§ **TO-DO ITEM**: Turn every line of text in the records below into a Markdown table with the columns No. and Line, numbering the rows in order and skipping any blank lines. Leave out the pictures.

---------- DATASET EXTRACT

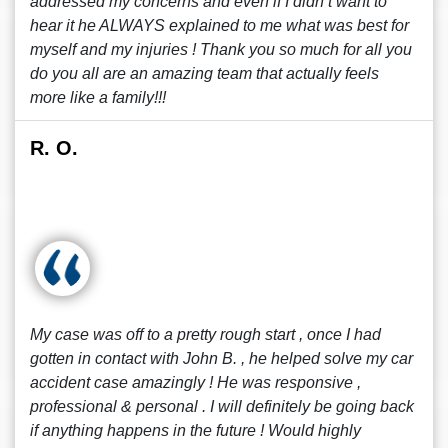
addressed my concerns and even if I didn’t want to
hear it he ALWAYS explained to me what was best for
myself and my injuries ! Thank you so much for all you
do you all are an amazing team that actually feels
more like a family!!!
R. O.
My case was off to a pretty rough start , once I had
gotten in contact with John B. , he helped solve my car
accident case amazingly ! He was responsive ,
professional & personal . I will definitely be going back
if anything happens in the future ! Would highly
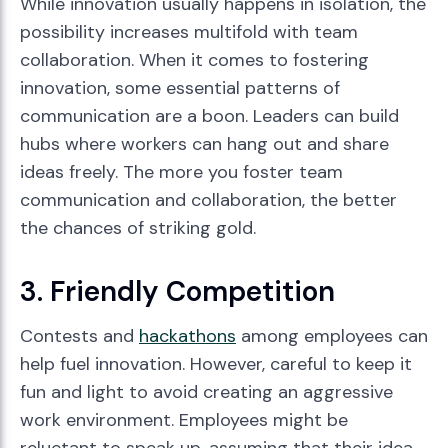
While innovation usually happens in isolation, the
possibility increases multifold with team
collaboration. When it comes to fostering
innovation, some essential patterns of
communication are a boon. Leaders can build
hubs where workers can hang out and share
ideas freely. The more you foster team
communication and collaboration, the better
the chances of striking gold.
3. Friendly Competition
Contests and
hackathons
among employees can
help fuel innovation. However, careful to keep it
fun and light to avoid creating an aggressive
work environment. Employees might be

--------------------

§ **TASK SOLUTION**:
| No. | Line |
|---|---|
| 1 | addressed my concerns and even if I didn’t want to |
| 2 | hear it he ALWAYS explained to me what was best for |
| 3 | myself and my injuries ! Thank you so much for all you |
| 4 | do you all are an amazing team that actually feels |
| 5 | more like a family!!! |
| 6 | R. O. |
| 7 | My case was off to a pretty rough start , once I had |
| 8 | gotten in contact with John B. , he helped solve my car |
| 9 | accident case amazingly ! He was responsive , |
| 10 | professional & personal . I will definitely be going back |
| 11 | if anything happens in the future ! Would highly |
| 12 | While innovation usually happens in isolation, the |
| 13 | possibility increases multifold with team |
| 14 | collaboration. When it comes to fostering |
| 15 | innovation, some essential patterns of |
| 16 | communication are a boon. Leaders can build |
| 17 | hubs where workers can hang out and share |
| 18 | ideas freely. The more you foster team |
| 19 | communication and collaboration, the better |
| 20 | the chances of striking gold. |
| 21 | 3. Friendly Competition |
| 22 | Contests and |
| 23 | hackathons |
| 24 | among employees can |
| 25 | help fuel innovation. However, careful to keep it |
| 26 | fun and light to avoid creating an aggressive |
| 27 | work environment. Employees might be |